Wherever an image appears in the entries, drop it and reproduce everything else exactly.

+++

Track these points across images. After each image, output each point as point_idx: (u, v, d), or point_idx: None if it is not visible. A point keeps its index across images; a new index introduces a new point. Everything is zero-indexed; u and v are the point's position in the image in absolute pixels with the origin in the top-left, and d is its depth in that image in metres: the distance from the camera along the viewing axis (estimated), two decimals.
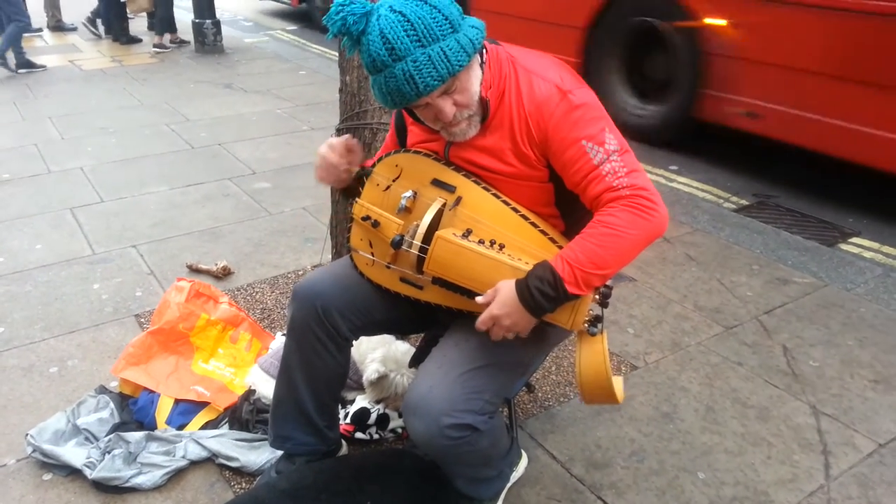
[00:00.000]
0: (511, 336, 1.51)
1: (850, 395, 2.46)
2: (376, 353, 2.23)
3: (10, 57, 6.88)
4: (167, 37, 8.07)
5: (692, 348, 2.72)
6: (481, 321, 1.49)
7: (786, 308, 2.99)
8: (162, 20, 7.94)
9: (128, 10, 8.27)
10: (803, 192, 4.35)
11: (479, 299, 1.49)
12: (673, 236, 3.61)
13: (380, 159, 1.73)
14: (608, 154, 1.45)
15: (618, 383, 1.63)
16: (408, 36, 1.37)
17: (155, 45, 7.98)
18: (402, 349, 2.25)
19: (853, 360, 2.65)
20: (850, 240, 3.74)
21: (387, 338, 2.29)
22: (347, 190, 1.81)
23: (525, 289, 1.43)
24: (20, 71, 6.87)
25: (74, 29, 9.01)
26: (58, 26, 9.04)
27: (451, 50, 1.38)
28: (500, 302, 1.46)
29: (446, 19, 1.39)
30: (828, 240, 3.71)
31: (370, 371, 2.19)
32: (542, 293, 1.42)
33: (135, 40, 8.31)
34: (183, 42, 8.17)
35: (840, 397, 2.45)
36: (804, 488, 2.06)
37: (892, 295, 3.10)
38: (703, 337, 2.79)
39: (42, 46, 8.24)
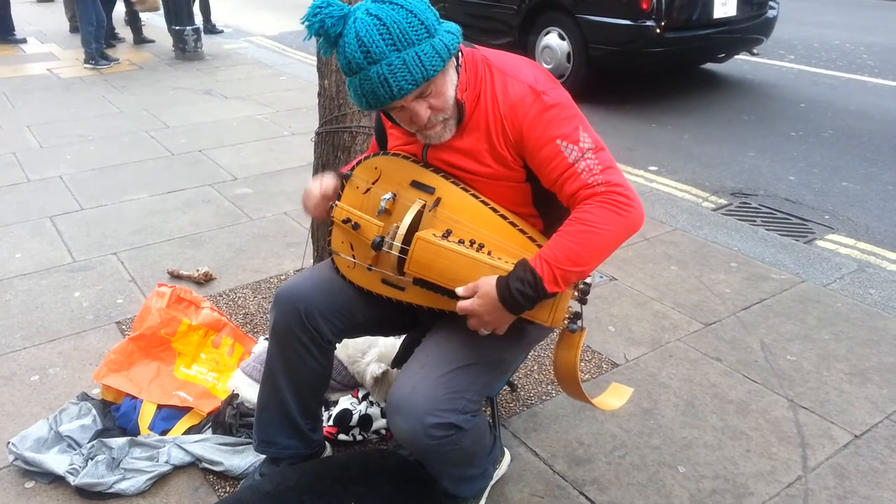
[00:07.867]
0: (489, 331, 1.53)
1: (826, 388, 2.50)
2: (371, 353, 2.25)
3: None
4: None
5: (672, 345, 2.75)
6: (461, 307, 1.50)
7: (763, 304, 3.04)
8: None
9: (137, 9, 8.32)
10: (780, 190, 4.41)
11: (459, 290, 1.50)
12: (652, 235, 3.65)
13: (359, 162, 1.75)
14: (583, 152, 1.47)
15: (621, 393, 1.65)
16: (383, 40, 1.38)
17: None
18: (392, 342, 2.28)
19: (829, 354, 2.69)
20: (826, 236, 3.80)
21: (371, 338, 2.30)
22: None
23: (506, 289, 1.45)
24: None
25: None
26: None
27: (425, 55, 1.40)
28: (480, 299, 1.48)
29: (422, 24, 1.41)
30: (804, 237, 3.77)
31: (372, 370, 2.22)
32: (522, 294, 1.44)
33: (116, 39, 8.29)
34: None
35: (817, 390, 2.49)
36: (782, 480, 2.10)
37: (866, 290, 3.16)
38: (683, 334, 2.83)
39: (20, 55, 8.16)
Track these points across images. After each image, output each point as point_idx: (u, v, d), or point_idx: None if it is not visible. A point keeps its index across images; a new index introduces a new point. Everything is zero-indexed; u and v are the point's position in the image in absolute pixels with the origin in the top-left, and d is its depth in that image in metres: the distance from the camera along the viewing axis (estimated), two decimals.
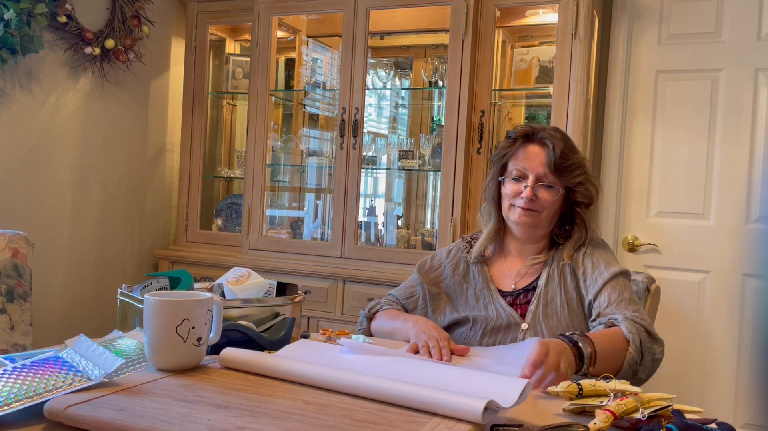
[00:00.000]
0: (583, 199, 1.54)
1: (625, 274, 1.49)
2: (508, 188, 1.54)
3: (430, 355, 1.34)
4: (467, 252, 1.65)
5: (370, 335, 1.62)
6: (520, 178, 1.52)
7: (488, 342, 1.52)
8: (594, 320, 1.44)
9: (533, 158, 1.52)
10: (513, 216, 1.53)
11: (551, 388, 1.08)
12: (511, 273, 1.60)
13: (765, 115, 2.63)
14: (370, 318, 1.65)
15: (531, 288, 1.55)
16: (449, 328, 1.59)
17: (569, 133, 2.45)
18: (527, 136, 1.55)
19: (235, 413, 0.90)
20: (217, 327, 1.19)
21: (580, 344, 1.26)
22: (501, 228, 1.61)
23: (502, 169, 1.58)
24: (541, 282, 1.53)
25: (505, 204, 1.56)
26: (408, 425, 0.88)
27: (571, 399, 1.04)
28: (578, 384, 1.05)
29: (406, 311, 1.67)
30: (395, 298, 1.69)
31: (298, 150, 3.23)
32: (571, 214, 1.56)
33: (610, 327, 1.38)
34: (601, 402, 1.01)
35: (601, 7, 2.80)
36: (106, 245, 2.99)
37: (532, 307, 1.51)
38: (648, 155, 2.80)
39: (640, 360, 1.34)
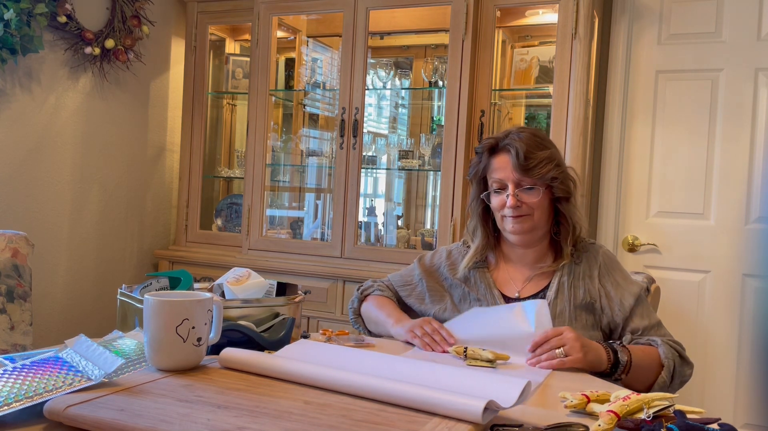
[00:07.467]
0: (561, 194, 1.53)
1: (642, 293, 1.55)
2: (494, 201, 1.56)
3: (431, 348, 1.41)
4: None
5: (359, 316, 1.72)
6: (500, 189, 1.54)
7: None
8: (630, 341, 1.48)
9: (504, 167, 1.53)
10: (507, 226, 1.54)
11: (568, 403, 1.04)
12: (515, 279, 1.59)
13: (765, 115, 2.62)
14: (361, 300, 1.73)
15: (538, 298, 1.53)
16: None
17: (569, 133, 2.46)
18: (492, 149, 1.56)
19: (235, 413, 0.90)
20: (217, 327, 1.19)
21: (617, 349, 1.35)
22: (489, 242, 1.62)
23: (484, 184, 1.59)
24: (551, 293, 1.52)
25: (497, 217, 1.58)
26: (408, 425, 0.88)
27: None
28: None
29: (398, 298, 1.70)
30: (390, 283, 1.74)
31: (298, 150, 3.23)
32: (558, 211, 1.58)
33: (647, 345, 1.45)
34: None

+++

- Response
Track these points across images. After each image, output each point as point_idx: (u, v, d), or point_idx: None if it is not visible. A point keeps its index across images; a new index introduces a new point. Everything is zero-indexed; u and v are the point's position in the image in absolute pixels with the origin in the top-left, and d is its depth in that image in metres: the distance from the camera along the viewing axis (estimated), two decimals.
[00:00.000]
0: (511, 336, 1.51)
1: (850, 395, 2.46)
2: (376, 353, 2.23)
3: (10, 57, 6.88)
4: (167, 37, 8.07)
5: (692, 348, 2.72)
6: (481, 321, 1.49)
7: (786, 308, 2.99)
8: (162, 20, 7.94)
9: (128, 10, 8.27)
10: (803, 192, 4.35)
11: (479, 299, 1.49)
12: (673, 236, 3.61)
13: (380, 159, 1.73)
14: (608, 154, 1.45)
15: (618, 383, 1.63)
16: (408, 36, 1.37)
17: (155, 45, 7.98)
18: (402, 349, 2.25)
19: (853, 360, 2.65)
20: (850, 240, 3.74)
21: (387, 338, 2.29)
22: (347, 190, 1.81)
23: (525, 289, 1.43)
24: (20, 71, 6.87)
25: (74, 29, 9.01)
26: (58, 26, 9.04)
27: (451, 50, 1.38)
28: (500, 302, 1.46)
29: (446, 19, 1.39)
30: (828, 240, 3.71)
31: (370, 371, 2.19)
32: (542, 293, 1.42)
33: (135, 40, 8.31)
34: (183, 42, 8.17)
35: (840, 397, 2.45)
36: (804, 488, 2.06)
37: (892, 295, 3.10)
38: (703, 337, 2.79)
39: (42, 46, 8.24)
[00:07.867]
0: (489, 331, 1.53)
1: (826, 388, 2.50)
2: (371, 353, 2.25)
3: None
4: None
5: (672, 345, 2.75)
6: (461, 307, 1.50)
7: (763, 304, 3.04)
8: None
9: (137, 9, 8.32)
10: (780, 190, 4.41)
11: (459, 290, 1.50)
12: (652, 235, 3.65)
13: (359, 162, 1.75)
14: (583, 152, 1.47)
15: (621, 393, 1.65)
16: (383, 40, 1.38)
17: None
18: (392, 342, 2.28)
19: (829, 354, 2.69)
20: (826, 236, 3.80)
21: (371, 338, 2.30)
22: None
23: (506, 289, 1.45)
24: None
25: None
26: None
27: (425, 55, 1.40)
28: (480, 299, 1.48)
29: (422, 24, 1.41)
30: (804, 237, 3.77)
31: (372, 370, 2.22)
32: (522, 294, 1.44)
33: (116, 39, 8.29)
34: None
35: (817, 390, 2.49)
36: (782, 480, 2.10)
37: (866, 290, 3.16)
38: (683, 334, 2.83)
39: (20, 55, 8.16)
Track these points across images. After each image, output each point as point_idx: (u, v, d), or point_idx: None if it is not visible. A point keeps its index across images; a new index introduces a new point. Everything is zero-indexed; u and v are the point's position in the image in absolute pixels with the origin in the top-left, and d is its depth in that image in metres: the distance from the camera along the viewing axis (estimated), two decimals.
[00:00.000]
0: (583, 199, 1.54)
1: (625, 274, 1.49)
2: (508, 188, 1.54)
3: (430, 355, 1.34)
4: (467, 252, 1.65)
5: (370, 335, 1.62)
6: (520, 178, 1.52)
7: (488, 342, 1.52)
8: (594, 320, 1.44)
9: (533, 158, 1.52)
10: (513, 216, 1.53)
11: (551, 388, 1.08)
12: (511, 273, 1.60)
13: (765, 115, 2.63)
14: (370, 318, 1.65)
15: (531, 288, 1.55)
16: (449, 328, 1.59)
17: (569, 133, 2.45)
18: (527, 136, 1.55)
19: (235, 413, 0.90)
20: (217, 327, 1.19)
21: (580, 344, 1.26)
22: (501, 228, 1.61)
23: (502, 169, 1.58)
24: (541, 282, 1.53)
25: (505, 204, 1.56)
26: (408, 425, 0.88)
27: (571, 399, 1.04)
28: (578, 384, 1.05)
29: (406, 311, 1.67)
30: (395, 298, 1.69)
31: (298, 150, 3.23)
32: (571, 214, 1.56)
33: (610, 327, 1.38)
34: (601, 402, 1.01)
35: (601, 7, 2.80)
36: (106, 245, 2.99)
37: (532, 307, 1.51)
38: (648, 155, 2.80)
39: (640, 360, 1.34)
[00:07.467]
0: (561, 194, 1.53)
1: (642, 293, 1.55)
2: (494, 201, 1.56)
3: (431, 348, 1.41)
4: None
5: (359, 316, 1.72)
6: (500, 189, 1.54)
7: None
8: (630, 341, 1.48)
9: (504, 167, 1.53)
10: (507, 226, 1.54)
11: (568, 403, 1.04)
12: (515, 279, 1.59)
13: (765, 115, 2.62)
14: (361, 300, 1.73)
15: (538, 298, 1.53)
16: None
17: (569, 133, 2.46)
18: (492, 149, 1.56)
19: (235, 413, 0.90)
20: (217, 327, 1.19)
21: (617, 349, 1.35)
22: (489, 242, 1.62)
23: (484, 184, 1.59)
24: (551, 293, 1.52)
25: (497, 217, 1.58)
26: (408, 425, 0.88)
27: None
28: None
29: (398, 298, 1.70)
30: (390, 283, 1.74)
31: (298, 150, 3.23)
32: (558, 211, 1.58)
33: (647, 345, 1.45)
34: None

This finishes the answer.